The second challenge I see in exploratory data analysis is identifying, and keeping in mind at all times, the sources of uncertainty in our data. The sources of uncertainty are several: from what we don’t know about how the variables were chosen and the data were collected, cleaned, stored and checked, to whether we are, consciously or not, asking questions, not about the dataset itself, but about the underlying generating process, that is, about a population of which we can consider the dataset to be a sample.

This last point I find is often overlooked. In some cases, we know that we are looking at a sample and asking questions about a population. For example survey data is often clearly extracted from a broader population in which we are interested. This is the classic use of inferential statistics that we all learn about in college – although, even in this case, we often see analyses focusing on point estimates rather than the more appropriate confidence intervals. But there are cases where we lose track of the sources of uncertainty in our data (or sources of uncertainty in our analysis) and must maintain discipline to correctly assess what our analysis is actually telling us.

For example, say we have data for five characteristics (five variables) for every inhabitant of a community. We are only interested in that community, so we understand we have “population” data (not a sample). In looking at correlation between our five variables, we decide to look at linear correlation among them through a linear regression. Our statistical software spits out a summary of results from our linear regression that includes coefficients and p-values for those coefficients. But p-values assume a distribution for the observed coefficients. If there is a distribution, there is a source of uncertainty (a random variable). Where did that uncertainty come from? Aren’t we looking at population data and, therefore, what we see is all there is to know?

My answer is that the uncertainty stems from assuming there is a linear relationship with variables when what we observe does not perfectly fit that linear relationship. There is, therefore, an “error” term associated with each observation relative to the calculated linearly predicted relationship. The whole linear regression exercise is asking questions about an assumed underlying generating process in the data, not about the observed data itself. We started making assumptions about the data and asking questions about an underlying process, very possibly without noticing.

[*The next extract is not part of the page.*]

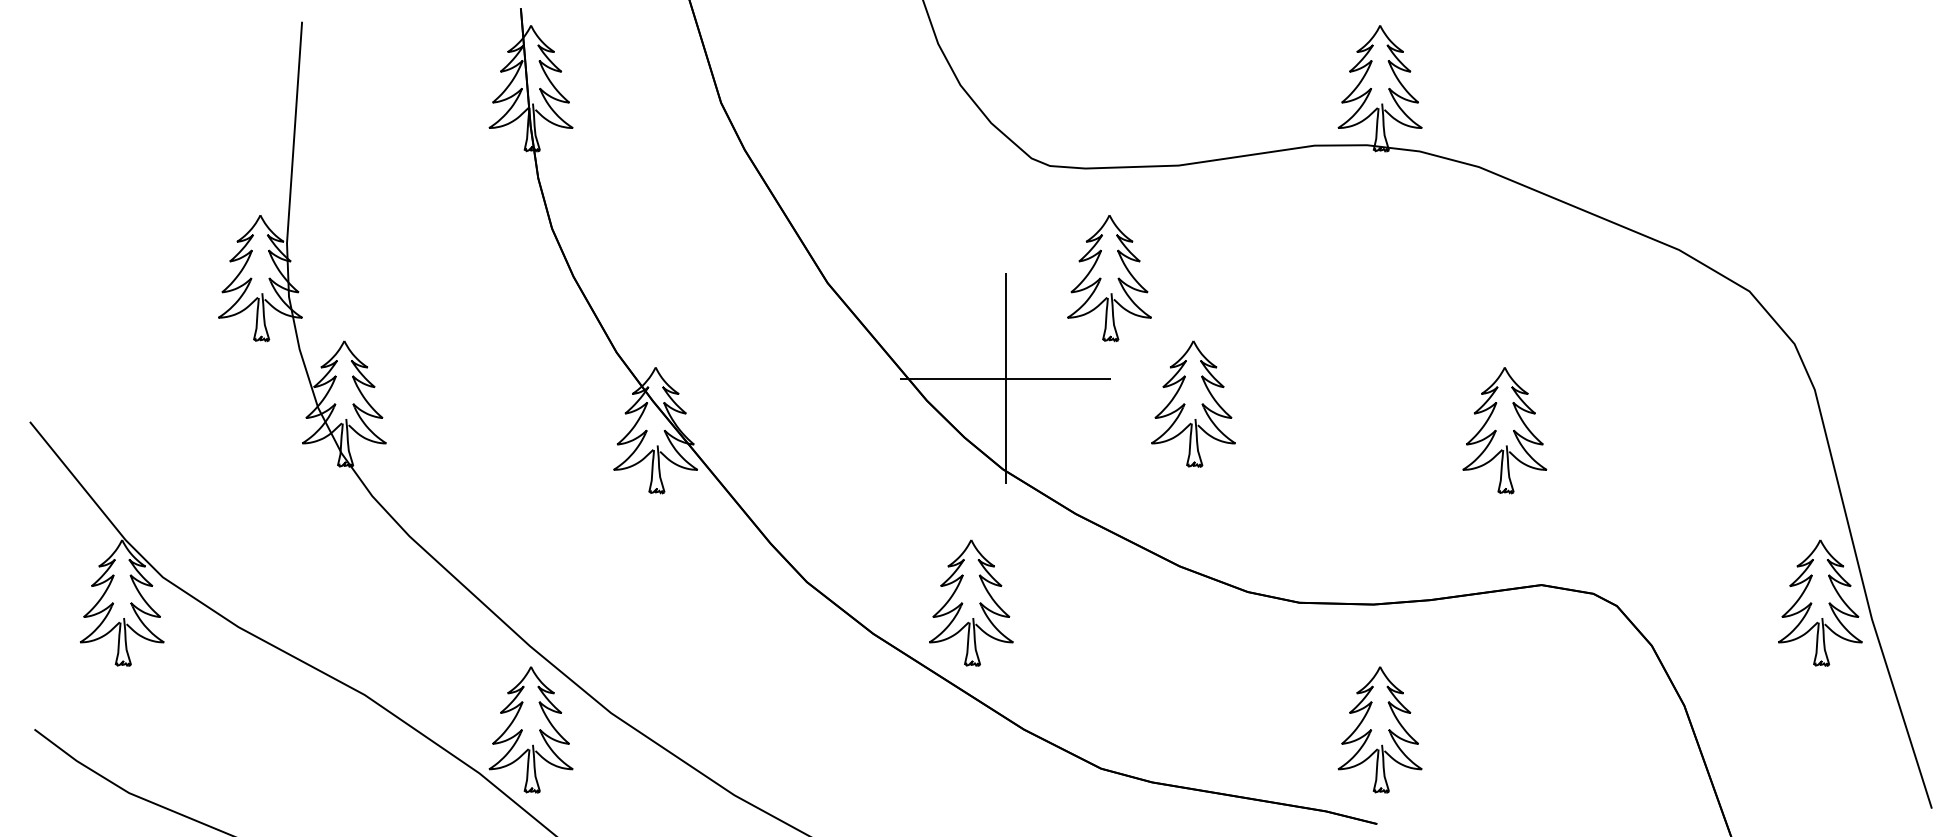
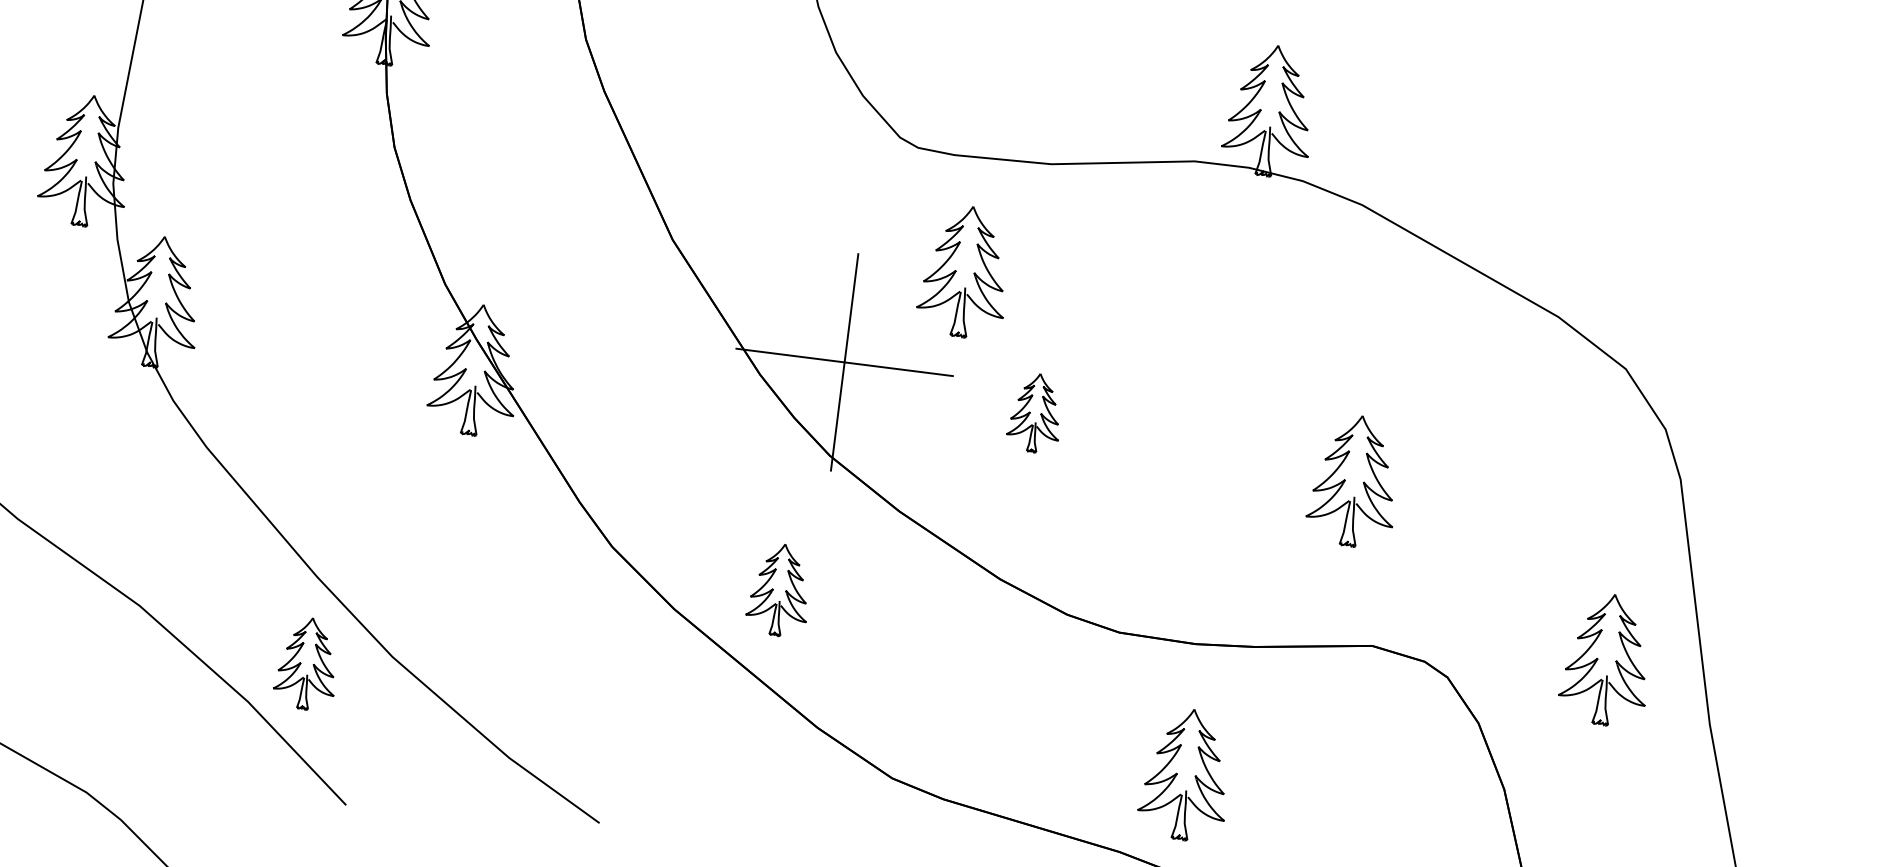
part: (1193, 403) -> (1035, 412), size x0.6
part: (971, 602) -> (779, 589), size x0.7
part: (1820, 602) -> (1607, 659), moved
part: (530, 729) -> (306, 663), size x0.7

So here are my tentative initial guidelines for doing exploratory data analysis:

  1. Start by understanding the data: publishing source; when and where the data was collected and who collected it; what universe is it supposed to represent and was it intended as a sample of a larger population; definitions – are the variables well defined; what errors may have been inserted in the data during transmission, cleaning, storing or other manipulation.
  2. Go onto univariate analyses and then cover correlations, being mindful of any potential assumptions we are making and, if we feel we absolutely need to make these assumptions, be explicit about them, and keep them in mind when drawing conclusions.
  3. Keep in mind at all times whether our questions are focusing on the data at hand or on an underlying generating process, i.e., whether we are “going beyond the data.” Again, be explicit if doing so.
  4. Be aware that exploratory analysis is supposed to focus on extracting inspiration from our data. It is not sufficient to draw conclusions. These require a separate step:  testing hypotheses with a second set of data that can be assumed extracted through the same generating process (from the same population). We do not test hypotheses during exploratory data analysis, nor discuss causality and modelling, other than possibly as suggestions for the next step of hypothesis testing.